REQUIRED ACTION: Leaving the pictures aside, return the listing exactly as it appears.

DATASET RECORDS:
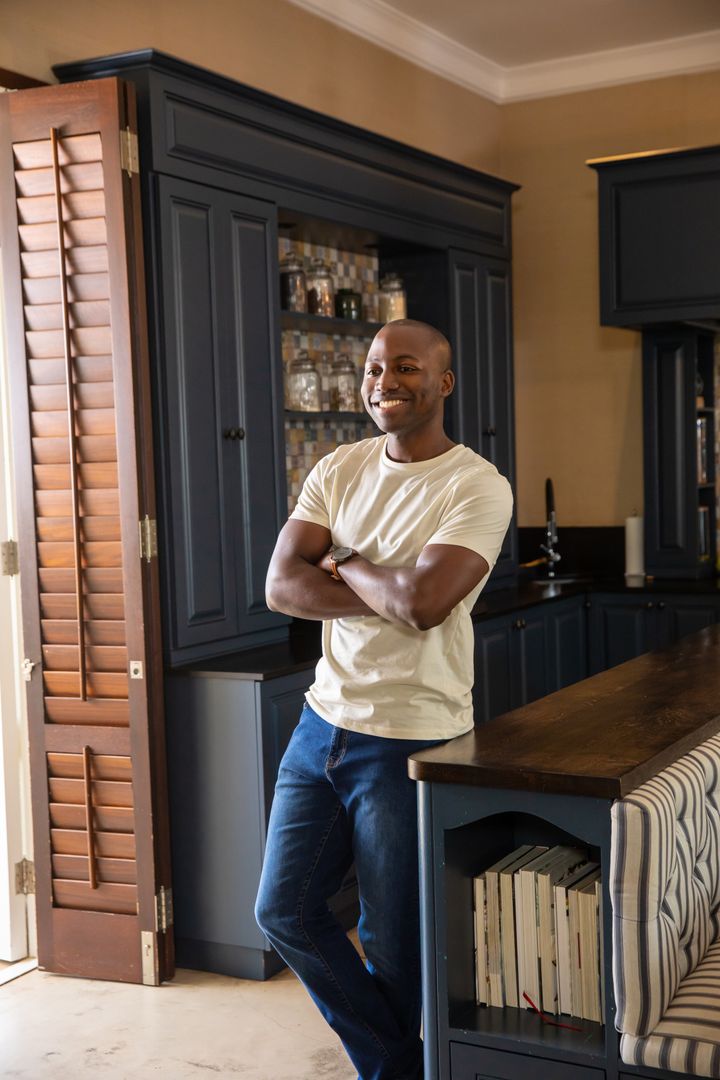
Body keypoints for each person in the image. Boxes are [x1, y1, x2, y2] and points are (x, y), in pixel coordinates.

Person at [255, 319, 513, 1080]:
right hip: (322, 725)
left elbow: (427, 603)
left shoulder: (475, 484)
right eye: (372, 369)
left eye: (404, 367)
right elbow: (280, 586)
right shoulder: (339, 468)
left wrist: (350, 561)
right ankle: (399, 1067)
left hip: (413, 738)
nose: (383, 383)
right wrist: (387, 587)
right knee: (283, 912)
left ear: (443, 383)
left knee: (394, 943)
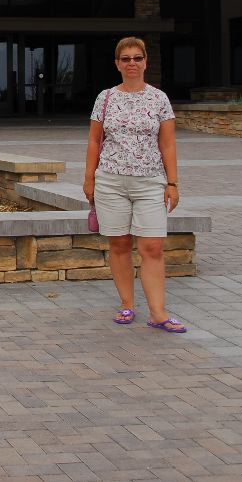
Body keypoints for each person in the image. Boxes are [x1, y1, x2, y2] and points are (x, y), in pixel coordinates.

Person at [82, 37, 185, 333]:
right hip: (110, 181)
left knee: (152, 246)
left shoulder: (159, 99)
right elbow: (94, 140)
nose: (132, 63)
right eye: (125, 58)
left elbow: (168, 144)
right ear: (117, 64)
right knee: (119, 244)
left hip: (150, 182)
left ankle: (158, 312)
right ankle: (127, 303)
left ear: (145, 62)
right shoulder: (105, 98)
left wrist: (172, 182)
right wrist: (89, 178)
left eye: (137, 58)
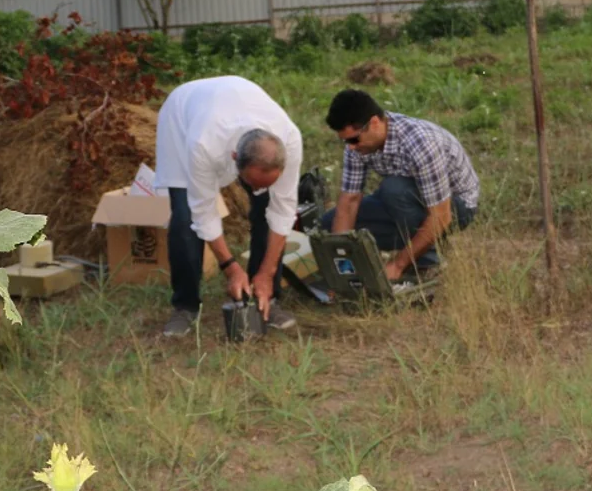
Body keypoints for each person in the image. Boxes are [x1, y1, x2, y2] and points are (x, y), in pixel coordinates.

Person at [154, 75, 302, 337]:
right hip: (182, 117)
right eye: (252, 182)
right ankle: (185, 307)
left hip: (234, 99)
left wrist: (266, 272)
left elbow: (283, 212)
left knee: (267, 209)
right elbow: (204, 213)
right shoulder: (202, 144)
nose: (256, 189)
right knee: (184, 216)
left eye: (265, 183)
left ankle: (268, 296)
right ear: (235, 159)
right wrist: (231, 268)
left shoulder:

SOLUTION BELOW:
Body keypoints for each person in the image. Boxes are [x1, y1, x2, y2] and points are (x, y), in pixel coordinates.

Person at [255, 319, 513, 1080]:
right hip: (322, 725)
left elbow: (427, 603)
left shoulder: (475, 484)
right eye: (372, 369)
left eye: (404, 367)
right elbow: (280, 586)
right shoulder: (339, 468)
left wrist: (350, 561)
right ankle: (399, 1067)
left hip: (413, 738)
nose: (383, 383)
right wrist: (387, 587)
right knee: (283, 912)
left ear: (443, 383)
left knee: (394, 943)
Body keypoints for each person in the image. Boxes are [x1, y1, x2, y2] and points are (x, y), in pixel coordinates.

Person at [82, 37, 185, 333]:
right hip: (110, 181)
left knee: (152, 246)
left shoulder: (159, 99)
right elbow: (94, 140)
nose: (132, 63)
right eye: (125, 58)
left elbow: (168, 144)
right ear: (117, 64)
right knee: (119, 244)
left hip: (150, 182)
left ankle: (158, 312)
right ankle: (127, 303)
left ear: (145, 62)
right shoulder: (105, 98)
left wrist: (172, 182)
right wrist: (89, 178)
left eye: (137, 58)
Body keypoints for each person in the image. Boxes are [x1, y1, x2, y2] and points are (x, y), in pixel coordinates.

Person at [154, 75, 302, 337]:
right hip: (182, 117)
right eye: (252, 182)
right ankle: (185, 307)
left hip: (234, 99)
left wrist: (266, 272)
left elbow: (283, 212)
left knee: (267, 209)
right elbow: (204, 213)
right shoulder: (202, 144)
nose: (256, 189)
right knee: (184, 216)
left eye: (265, 183)
left ankle: (268, 296)
right ear: (235, 159)
right wrist: (231, 268)
left shoulder:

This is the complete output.